### RECORD PER ESERCITARSI
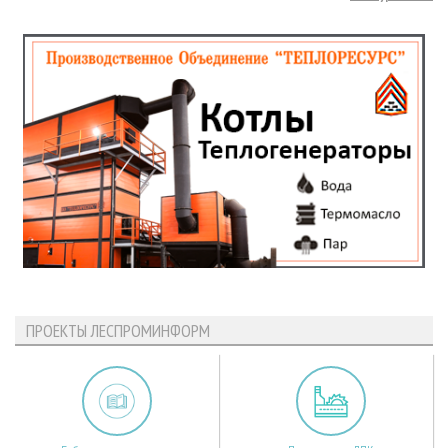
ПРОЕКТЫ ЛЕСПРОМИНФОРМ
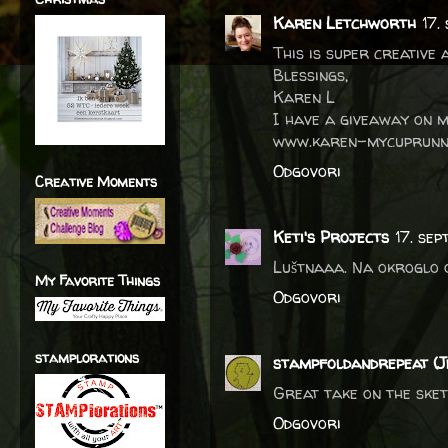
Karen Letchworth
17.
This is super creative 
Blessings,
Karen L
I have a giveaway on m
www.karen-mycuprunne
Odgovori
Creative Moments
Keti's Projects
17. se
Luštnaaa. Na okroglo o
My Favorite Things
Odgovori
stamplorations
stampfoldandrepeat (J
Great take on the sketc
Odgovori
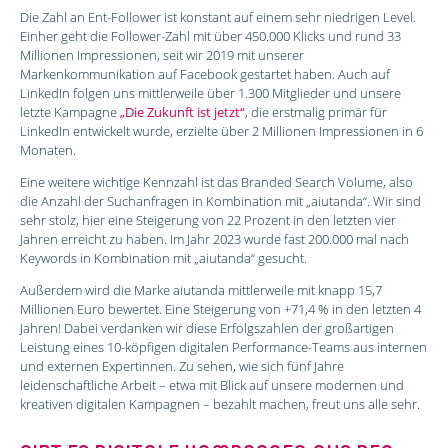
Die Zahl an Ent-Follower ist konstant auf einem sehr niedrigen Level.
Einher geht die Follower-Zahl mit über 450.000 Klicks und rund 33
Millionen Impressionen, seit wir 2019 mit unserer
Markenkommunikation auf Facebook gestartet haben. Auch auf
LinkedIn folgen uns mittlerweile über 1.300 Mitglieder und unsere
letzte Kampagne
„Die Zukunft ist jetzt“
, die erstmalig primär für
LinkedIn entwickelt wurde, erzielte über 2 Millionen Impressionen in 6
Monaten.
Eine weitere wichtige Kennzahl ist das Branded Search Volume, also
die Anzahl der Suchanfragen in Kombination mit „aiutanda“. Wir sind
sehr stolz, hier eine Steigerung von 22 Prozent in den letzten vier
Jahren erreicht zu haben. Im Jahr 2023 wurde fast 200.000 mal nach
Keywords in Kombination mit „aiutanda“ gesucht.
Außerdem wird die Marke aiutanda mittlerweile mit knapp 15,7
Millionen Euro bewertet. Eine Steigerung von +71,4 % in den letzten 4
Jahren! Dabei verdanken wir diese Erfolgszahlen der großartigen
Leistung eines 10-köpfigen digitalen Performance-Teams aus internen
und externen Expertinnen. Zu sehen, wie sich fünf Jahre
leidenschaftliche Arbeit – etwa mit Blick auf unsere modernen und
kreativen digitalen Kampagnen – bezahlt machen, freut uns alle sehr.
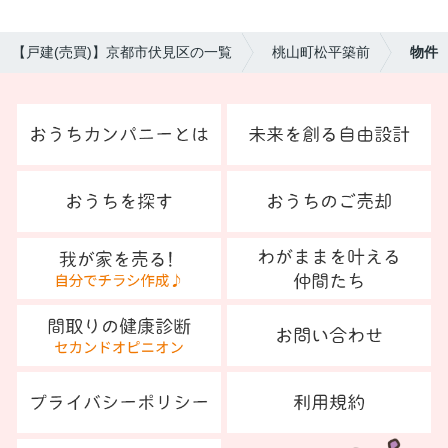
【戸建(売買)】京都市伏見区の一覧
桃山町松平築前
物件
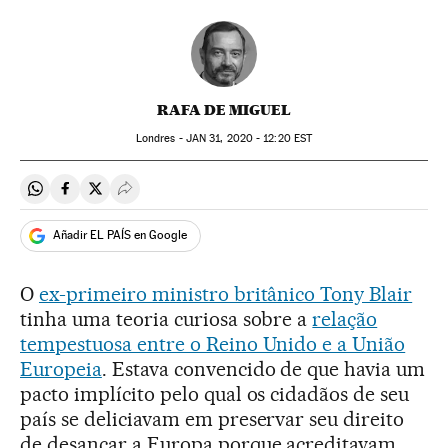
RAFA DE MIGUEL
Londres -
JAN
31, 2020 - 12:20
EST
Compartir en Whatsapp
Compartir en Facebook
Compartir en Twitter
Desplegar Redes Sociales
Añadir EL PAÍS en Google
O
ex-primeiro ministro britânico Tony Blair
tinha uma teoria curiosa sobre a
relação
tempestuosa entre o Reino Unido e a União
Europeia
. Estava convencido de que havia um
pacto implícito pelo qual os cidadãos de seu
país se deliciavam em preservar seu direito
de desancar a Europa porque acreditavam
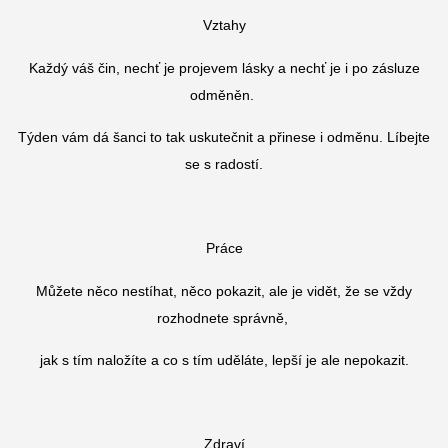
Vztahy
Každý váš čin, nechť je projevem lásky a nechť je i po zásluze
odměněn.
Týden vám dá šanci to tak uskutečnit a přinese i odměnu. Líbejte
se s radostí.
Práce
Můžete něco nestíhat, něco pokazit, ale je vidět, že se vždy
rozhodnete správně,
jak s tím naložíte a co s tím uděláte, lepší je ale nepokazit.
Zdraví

### COSA FARE
Riscrivi il testo di tutti i record sostituendo "Odgovori" con "Rispondi" e lasciando tutto il resto invariato. Nella risposta non riportare le immagini.

### RISPOSTA AL COMPITO
ПРОЕКТЫ ЛЕСПРОМИНФОРМ
Karen Letchworth
17.
This is super creative 
Blessings,
Karen L
I have a giveaway on m
www.karen-mycuprunne
Rispondi
Creative Moments
Keti's Projects
17. se
Luštnaaa. Na okroglo o
My Favorite Things
Rispondi
stamplorations
stampfoldandrepeat (J
Great take on the sketc
Rispondi
Die Zahl an Ent-Follower ist konstant auf einem sehr niedrigen Level.
Einher geht die Follower-Zahl mit über 450.000 Klicks und rund 33
Millionen Impressionen, seit wir 2019 mit unserer
Markenkommunikation auf Facebook gestartet haben. Auch auf
LinkedIn folgen uns mittlerweile über 1.300 Mitglieder und unsere
letzte Kampagne
„Die Zukunft ist jetzt“
, die erstmalig primär für
LinkedIn entwickelt wurde, erzielte über 2 Millionen Impressionen in 6
Monaten.
Eine weitere wichtige Kennzahl ist das Branded Search Volume, also
die Anzahl der Suchanfragen in Kombination mit „aiutanda“. Wir sind
sehr stolz, hier eine Steigerung von 22 Prozent in den letzten vier
Jahren erreicht zu haben. Im Jahr 2023 wurde fast 200.000 mal nach
Keywords in Kombination mit „aiutanda“ gesucht.
Außerdem wird die Marke aiutanda mittlerweile mit knapp 15,7
Millionen Euro bewertet. Eine Steigerung von +71,4 % in den letzten 4
Jahren! Dabei verdanken wir diese Erfolgszahlen der großartigen
Leistung eines 10-köpfigen digitalen Performance-Teams aus internen
und externen Expertinnen. Zu sehen, wie sich fünf Jahre
leidenschaftliche Arbeit – etwa mit Blick auf unsere modernen und
kreativen digitalen Kampagnen – bezahlt machen, freut uns alle sehr.
【戸建(売買)】京都市伏見区の一覧
桃山町松平築前
物件
RAFA DE MIGUEL
Londres -
JAN
31, 2020 - 12:20
EST
Compartir en Whatsapp
Compartir en Facebook
Compartir en Twitter
Desplegar Redes Sociales
Añadir EL PAÍS en Google
O
ex-primeiro ministro britânico Tony Blair
tinha uma teoria curiosa sobre a
relação
tempestuosa entre o Reino Unido e a União
Europeia
. Estava convencido de que havia um
pacto implícito pelo qual os cidadãos de seu
país se deliciavam em preservar seu direito
de desancar a Europa porque acreditavam
Vztahy
Každý váš čin, nechť je projevem lásky a nechť je i po zásluze
odměněn.
Týden vám dá šanci to tak uskutečnit a přinese i odměnu. Líbejte
se s radostí.
Práce
Můžete něco nestíhat, něco pokazit, ale je vidět, že se vždy
rozhodnete správně,
jak s tím naložíte a co s tím uděláte, lepší je ale nepokazit.
Zdraví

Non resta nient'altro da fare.